━━━━━ Excerpted passage ━━━━━

Therefore, in such a Byzantine fault-tolerant system multiple Primary replicas are responsible for passing state messages to the HSB replicas. There are several ways how this can be achieved. In a possible embodiment, (f+1) Primary replicas can send the messages to (f+1) HSB replicas, or an erasure coding scheme can be used. HSB replicas can send a message to the Primary replicas upon executing the last state message. Since the Primary replicas may be executing new events while the synchronization is still going on one proceeds in the Byzantine fault-tolerant system in the same manner as in a benign fault-tolerant system.
After the HSB replicas have completed synchronization and the Primary replicas have terminated, the last remaining step for each HSB replica is to adopt identifiers of the previous set of initial Primary replicas. In a possible embodiment, each HSB replica can takeover an address, in particular a network address, used by its corresponding Primary replica. For example, HSB replica A can adopt the IP address of a Primary replica A, a HSB replica B can adopt the IP address of a Primary replica B, etc. This can be accomplished by sending gratuitous ARP messages to re-establish MAC addresses used by the HSB replicas with appropriate IP addresses.
Once the exchanged replicas, i.e. HSB replicas, have assumed control of the system, the desired goal in exchanging the set of replicas has been achieved. There are after the exchange of the replicas a set of N replicas running the updated software, wherein the replicas are consistent with one another, and the service has remained available throughout the whole exchange process.
Fig. 2 shows a diagram for illustrating a method for
exchanging a set of initial replicas according to the present invention in more detail.
As can be seen in Fig. 2, there is an existing set of n replicas, so-called local Primaries LP. In the example shown in Fig. 2, the local Primaries have different software versions and have different addresses.

━━━━━ Record list ━━━━━

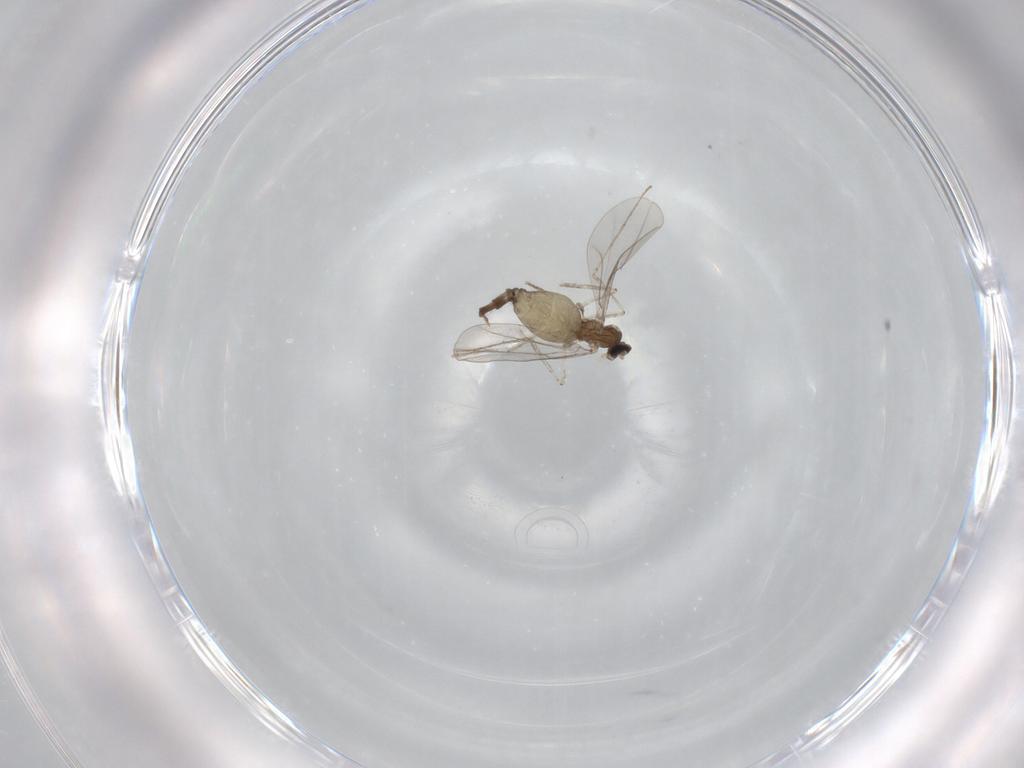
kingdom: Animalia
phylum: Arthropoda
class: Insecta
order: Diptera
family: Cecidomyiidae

━━━━━
━━━━━ Record list ━━━━━

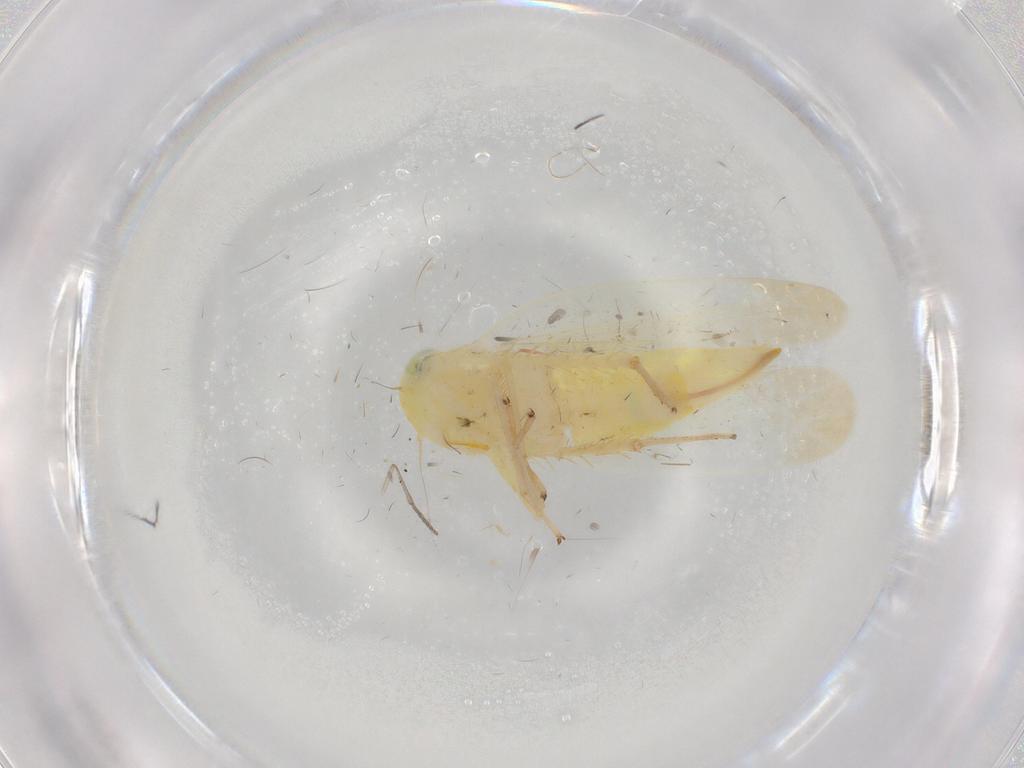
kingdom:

━━━━━

• [Given exercise 1]:
Rewrite the paragraph of the replica-exchange passage that begins "After the HSB replicas have completed synchronization" as a short bulleted list that keeps its main facts.
• [Given exercise 2]:
From the replica-exchange passage, extract the text from "Once the exchanged" up to and including "in more detail.".

• [Expected answer 1]:
- Once synchronization is complete and the Primary replicas have terminated, each HSB replica takes on the identifiers of the initial Primary replicas.
- Each HSB replica can take over the address, especially the network address, of its corresponding Primary replica. For example, HSB replica A takes the IP address of Primary replica A.
- Sending gratuitous ARP messages accomplishes this by re-establishing the HSB replicas' MAC addresses with the appropriate IP addresses.

• [Expected answer 2]:
Once the exchanged replicas, i.e. HSB replicas, have assumed control of the system, the desired goal in exchanging the set of replicas has been achieved. There are after the exchange of the replicas a set of N replicas running the updated software, wherein the replicas are consistent with one another, and the service has remained available throughout the whole exchange process.
Fig. 2 shows a diagram for illustrating a method for
exchanging a set of initial replicas according to the present invention in more detail.